Mrs. Rajapakse wore a sari. She flew around the apartment like a butterfly to catch a fly and put it out the window.
"She harms nothing," her husband said. "The violence here in Moscow is very bad. She worries about you all the time. She is like a little mother to you."
After Arkady chased them home, he had half a glass of vodka and toasted. To a New Russian.
He was trying.
2
Evgeny Lysenko, nickname Zhenya, age eleven, looked like an old man waiting at a bus stop. He was in the thick plaid jacket and matching cap that he'd been wearing when he was brought by militia to the children's shelter the winter before. The sleeves were shrinking, but whenever the boy went on an outing with Arkady, he wore the same outfit and carried the same chess set and book of fairy tales that had been left with him. If Zhenya didn't get out every other week, he would run away. How he had become Arkady's obligation was a mystery. To begin with, Arkady had accompanied a well-intentioned friend, a television journalist, a nice woman looking for a child to mother and save. When Arkady arrived at the shelter for the next outing, his mobile phone rang. It was the journalist calling to say she was sorry, but she wasn't coming; one afternoon with Zhenya was enough for her. By then Zhenya was almost at the car, and Arkady's choice was to either leap behind the wheel and drive away, or take the boy himself.
Anyway, here was Zhenya once again, dressed for winter on a warm spring day, clutching his fairy tales, while Olga Andreevna, the head of the shelter, fussed over him. "Cheer Zhenya up," she told Arkady. "It's Sunday.
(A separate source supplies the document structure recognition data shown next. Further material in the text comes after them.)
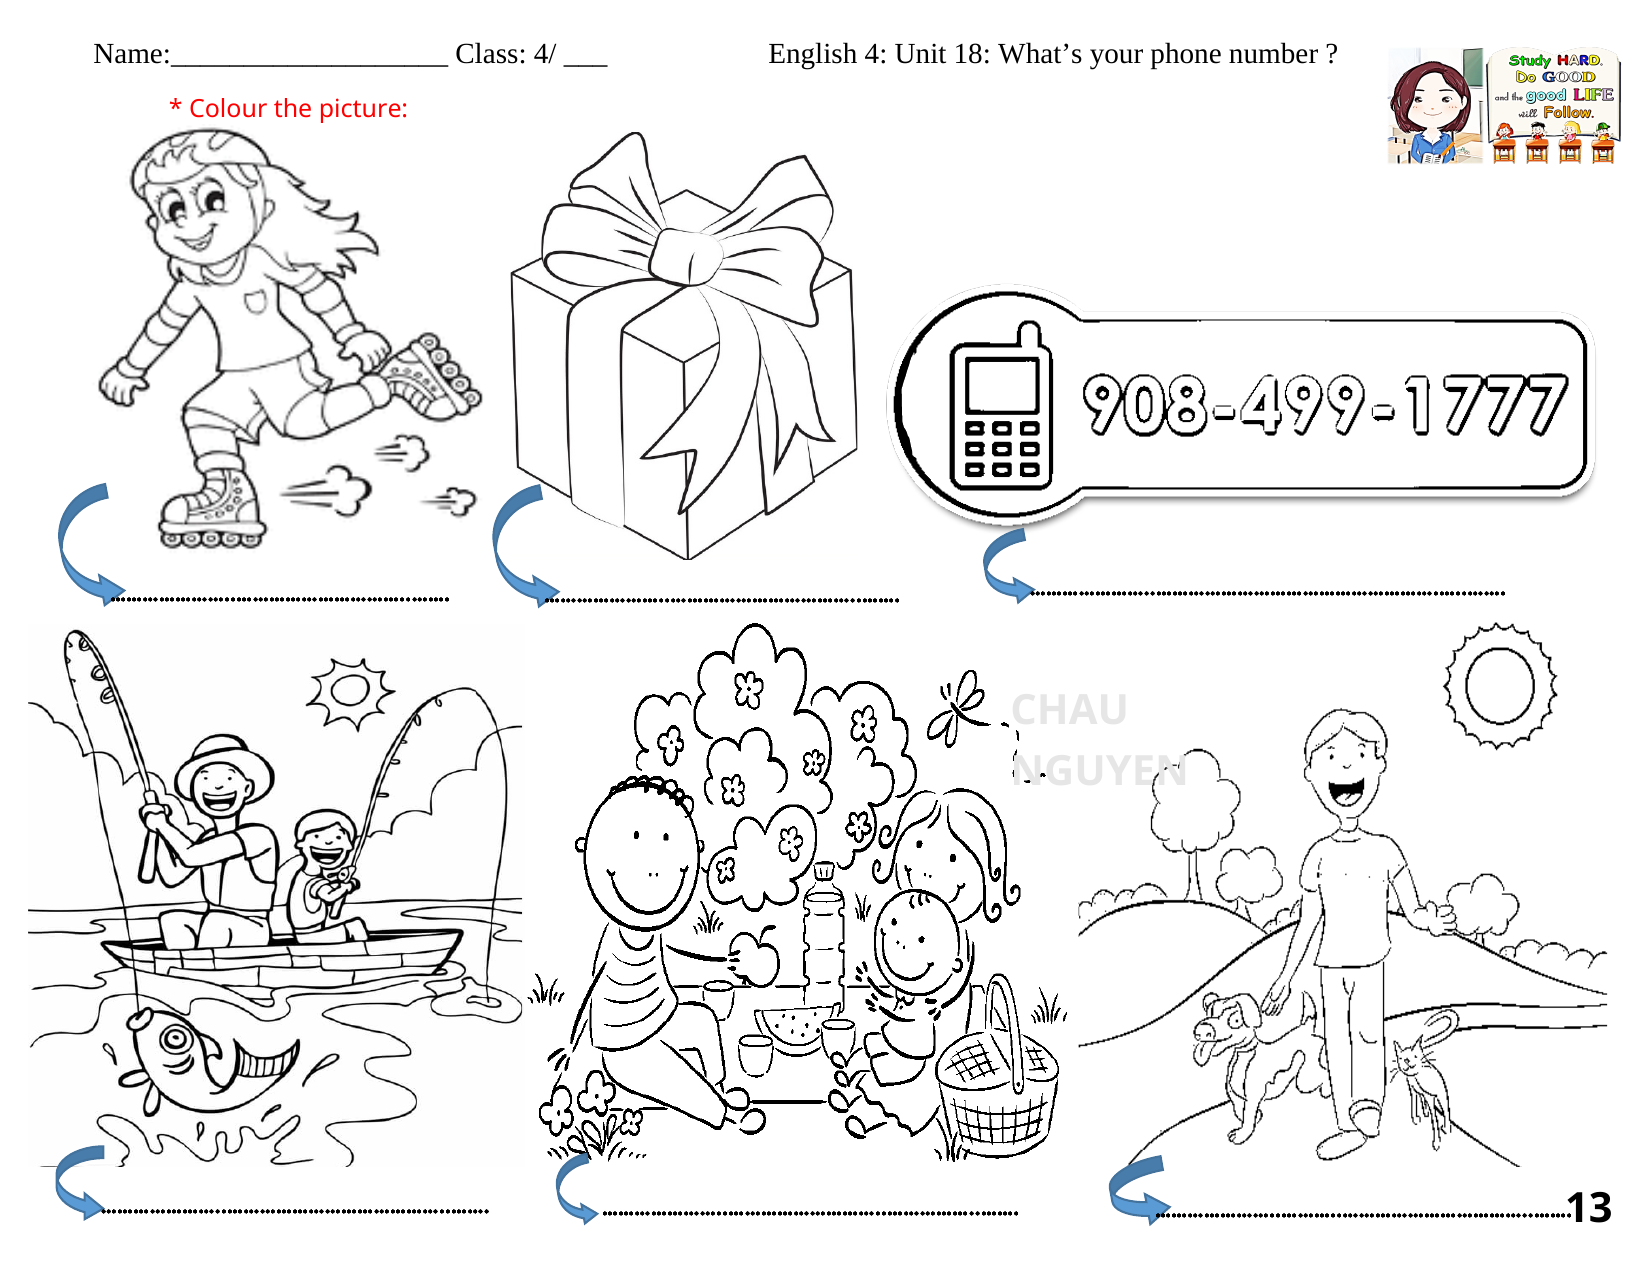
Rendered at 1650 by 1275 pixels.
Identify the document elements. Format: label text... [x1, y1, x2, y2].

picture [28, 624, 524, 1167]
picture [71, 124, 858, 560]
text * Colour the picture: [56, 90, 1386, 124]
picture [1386, 46, 1624, 165]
All the other children have one kind of visitor or another. Zhenya should have something. Tell him some jokes. Be a jolly soul. Make him laugh."
"I'll try to think of some jokes."
"Go to a movie, maybe kick a ball back and forth. The boy needs to get out more, to socialize. We offer psychiatric evaluation, proper diet, music classes, a regular school nearby. Most children thrive. Zhenya is not thriving."